After that, it was all smash and grab.

The first time this happened, Celia saw it coming moments before it occurred, and she sent me out of the room. We were in the Presidential Suite of the Biltmore Hotel, being entertained by three men whom we’d met earlier in the ballroom of the Waldorf. These men had a great deal of loose cash, and they were clearly in a dubious line of work. (If I had to guess, I would wager that their line of employment was: racketeers.) At first they were all in service to Celia—so deferential, so grateful for her attentions, sweating with nervousness about making the beautiful girl and her friend happy. Would the ladies like another bottle of champagne? Would the ladies like some crab legs ordered up to the room? Would the ladies like to see the Presidential Suite at the Biltmore? Would the ladies like the radio on or off?

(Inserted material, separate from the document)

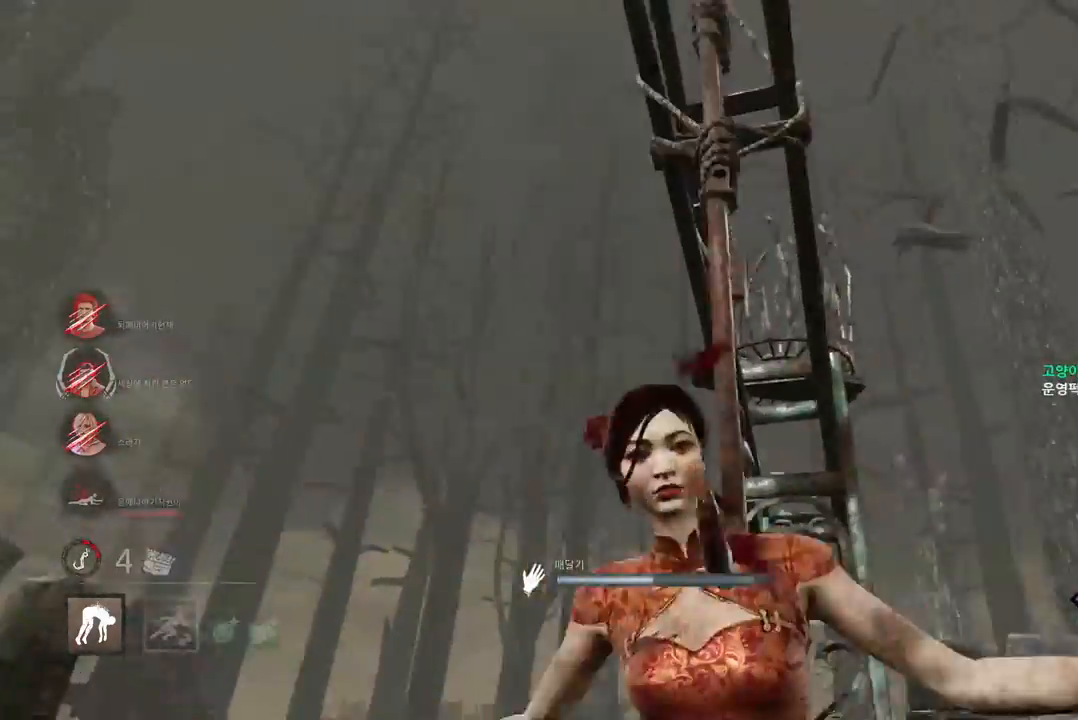
{"keys": ["s"], "mouse": [], "events": [[183, "s", "down"]]}
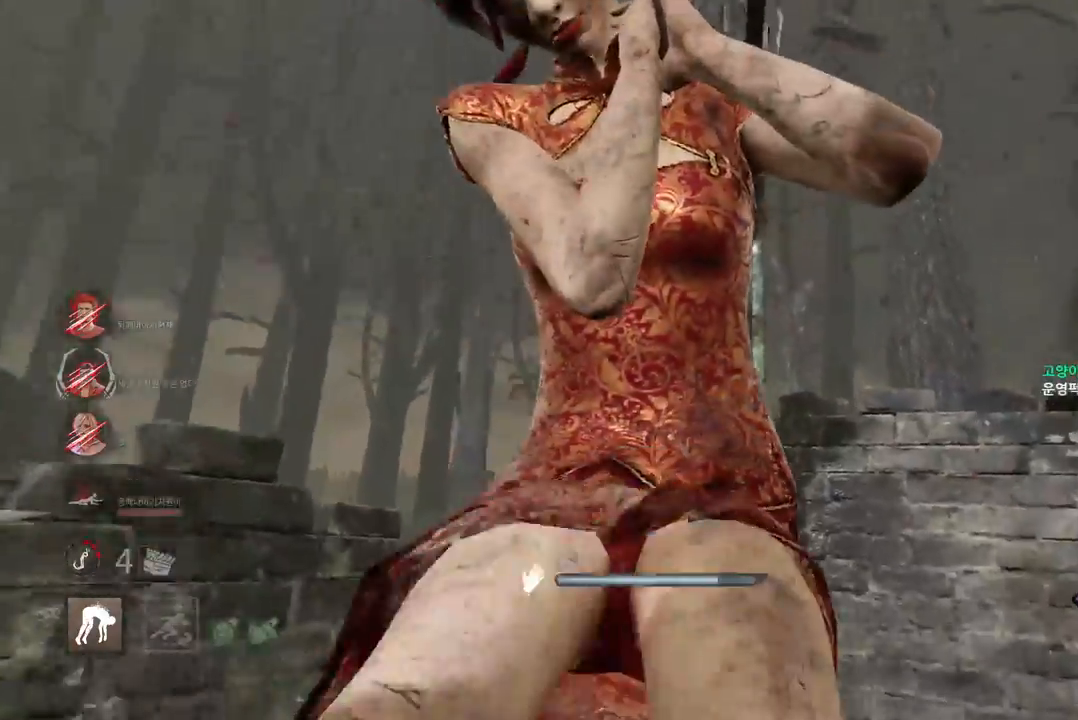
{"keys": ["a", "w"], "mouse": [], "events": [[133, "a", "down"], [383, "s", "up"], [500, "w", "down"]]}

I was still new at this game, and I found it amusing that these thugs were so servile to us. Cowed by our powers, and all that. It made me want to laugh at them, in all their weakness: Men are so easy to control!

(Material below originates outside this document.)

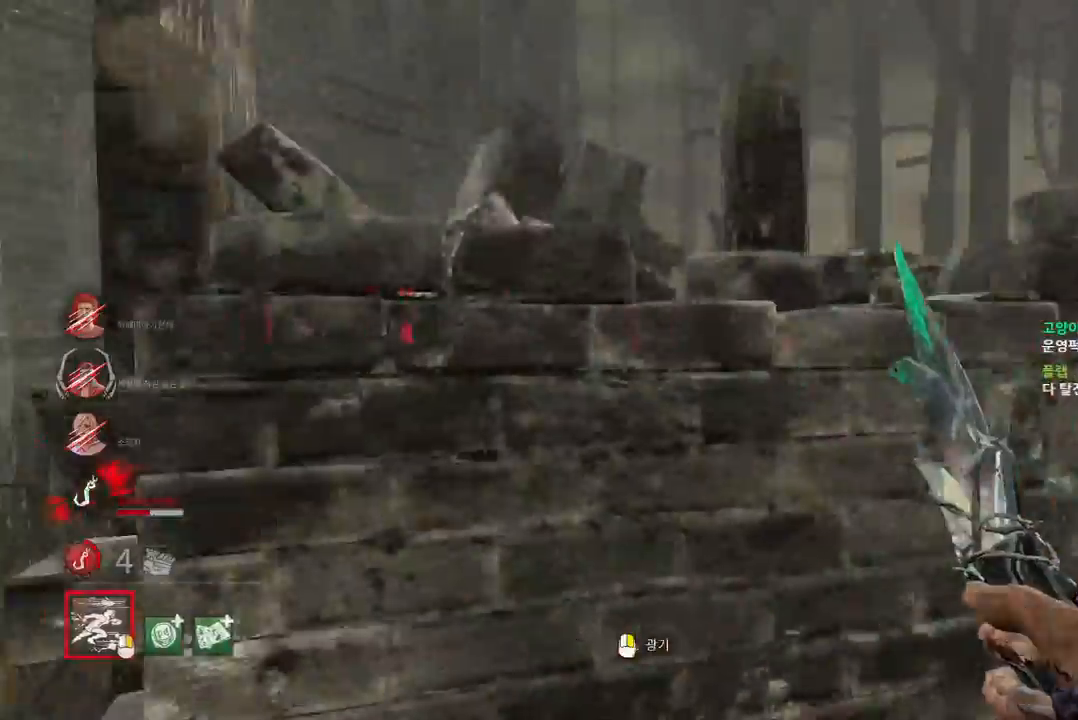
{"keys": ["w"], "mouse": [], "events": [[283, "a", "up"]]}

But then—not long into our visit to the Presidential Suite—the shift came, and Celia was suddenly crammed between two of those men on the couch, and they were no longer looking servile or weak. It wasn’t anything they were doing per se; it was just a change of tone, and it frightened me. Something had shifted in their faces, and I didn’t like it. The third man was now eyeing me, and he didn’t appear as though he were interested in joking around anymore, either. The only way I can describe the change in the room was: You’re having a delightful picnic, and then suddenly there’s a tornado. The barometric pressure drops. The sky goes black. The birds go silent. This thing is coming straight for you.

“Vivvie,” said Celia in that exact moment, “run downstairs and buy me cigarettes.”

“Right now?” I asked.

Go,” she said. “And don’t come back.”

I made for the door, just before the third man reached me—and to my shame, I closed the door on my friend and left her in there. I left her because she’d told me to, but still—it felt rotten. Whatever those men were about to do in there, Celia was on her own. She’d sent me from the room either because she didn’t want me seeing what was about to be done to her, or she didn’t want it done to me, too. Either way, I felt like a child, being banished like that. I also felt afraid of those men, and afraid for Celia, and I felt left out. I hated it. I paced the lobby of the hotel for an hour, wondering if I should alert the hotel manager. But alert him to what?